To address the possible problem of response bias in our data, we recalculated each observer’s threshold for each item using a bias-free measure of sensitivity (d′), rather than percent correct performance (Green & Swets, 1966; MacMillan & Creelman, 1991). In signal detection theory, d′ is a bias-free measure of sensitivity that typically represents the perceptual separation between the internal responses to two stimuli, relative to their variances. To compute d′, one needs hit and false alarm rates. Here, we defined hits as correct identifications (say, responding “cone” when a cone was actually displayed) and false alarms as incorrectly identifying another item as item k (e.g., responding “cone” when a “cube” or “sphere” was presented). In computing d′ in this way, we made an implicit assumption that comparisons amongst items were carried out along a single, unitary dimension (i.e., a single dimension that corresponded to “similarity to item k”). We computed d′ in this fashion as a function of RMS contrast, in order to generate psychometric functions that would not be contaminated by response frequency. For many tasks, d′ has been found to vary approximately linearly with RMS contrast (Green & Swets, 1966; MacMillan & Creelman, 1991), and our data also followed this trend. As such, we fitted linear psychometric functions to each participant’s data for each individual item and computed the contrast energy necessary to obtain a d′ of 1.

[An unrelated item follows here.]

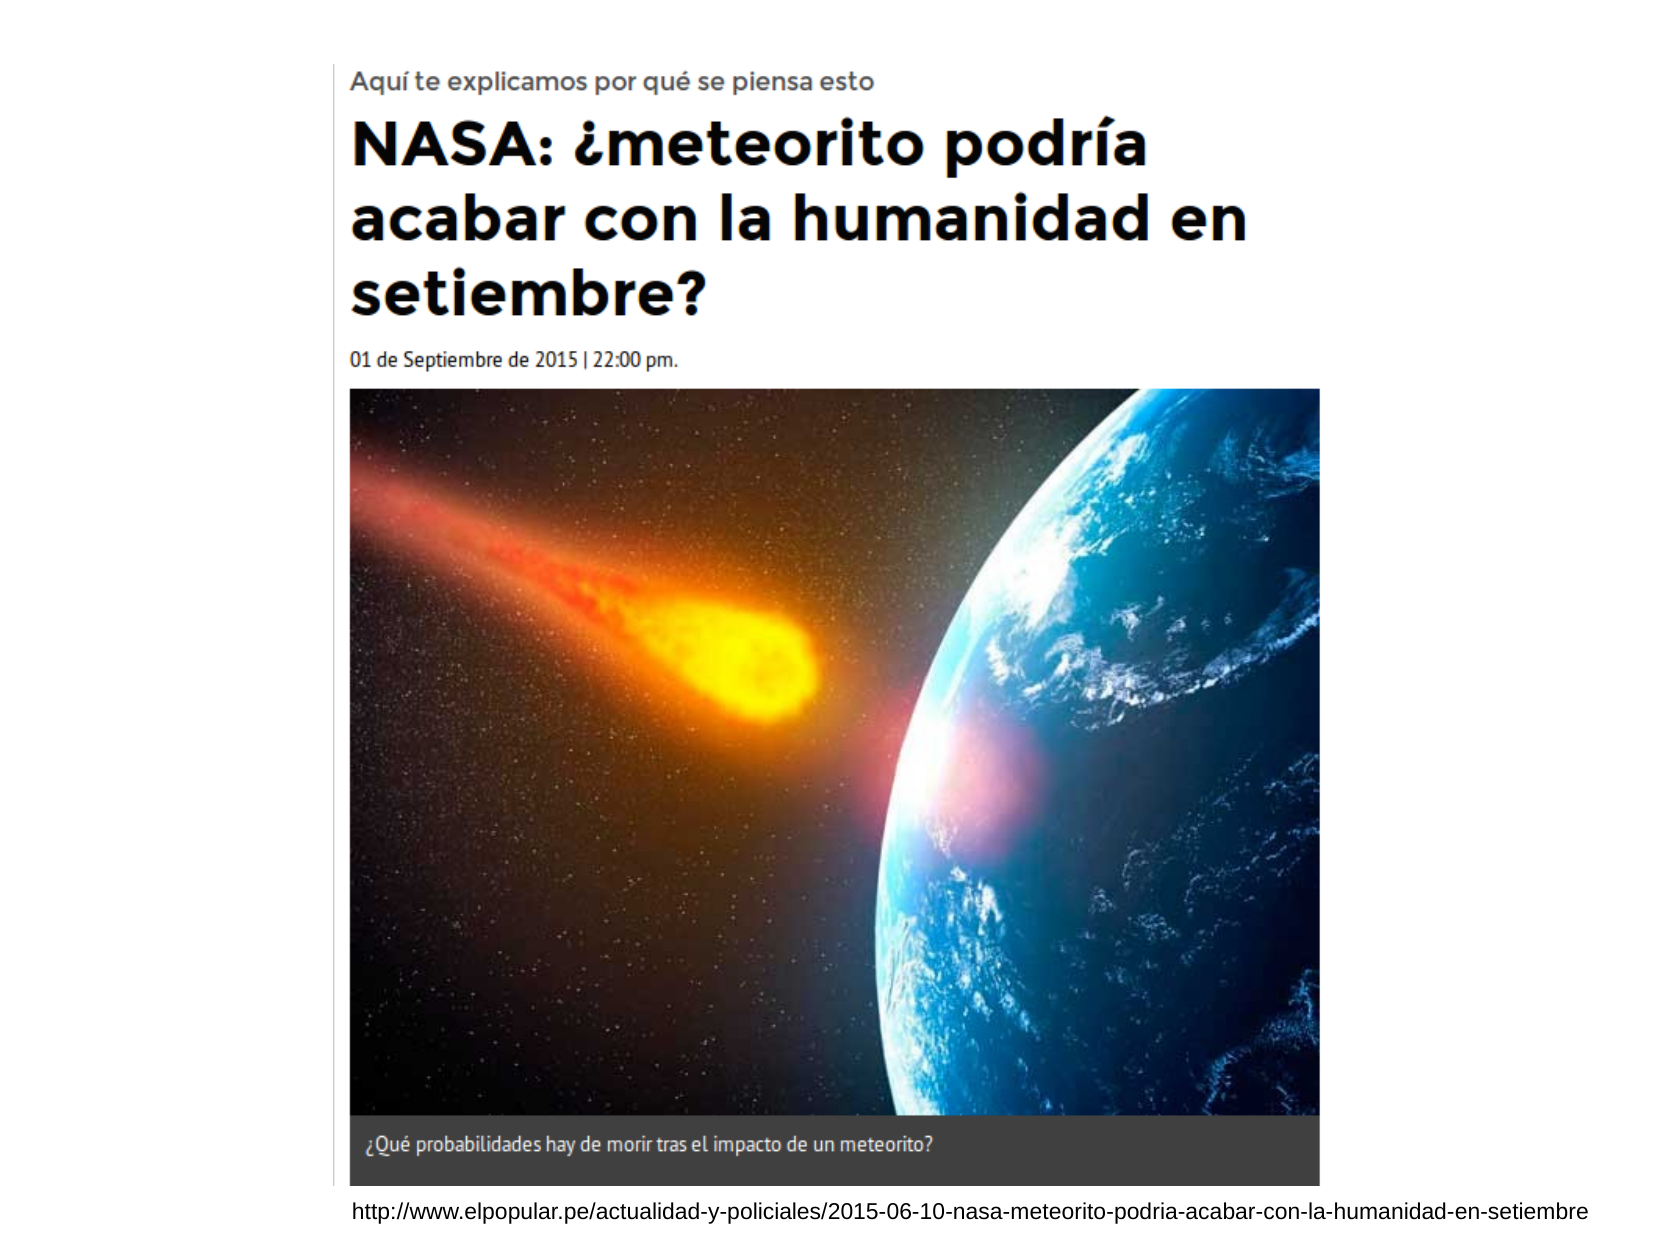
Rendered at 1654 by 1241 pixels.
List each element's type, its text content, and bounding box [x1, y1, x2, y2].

picture [333, 64, 1331, 1186]
text_box http://www.elpopular.pe/actualidad-y-policiales/2015-06-10-nasa-meteorito-podria-acabar-con-la-humanidad-en-setiembre [337, 1191, 1654, 1241]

The results of this reanalysis are plotted in Fig. 4. These data show that, even after correcting for stimulus complexity and possible response biases, efficiency still varied markedly across items and observers in our object recognition task. These results show that despite the presence of response biases, some items were in fact processed more efficiently than others, and that this variation in efficiency across items was highly idiosyncratic.

In Experiment 2, we decided to apply the same technique to the identification of a different class of stimuli, one that was highly overlearned and familiar: Roman alphabetic letters. We used Bookman uppercase font, since it has been found to be processed with relatively high efficiency, relative to other fonts (Pelli et al., 2006).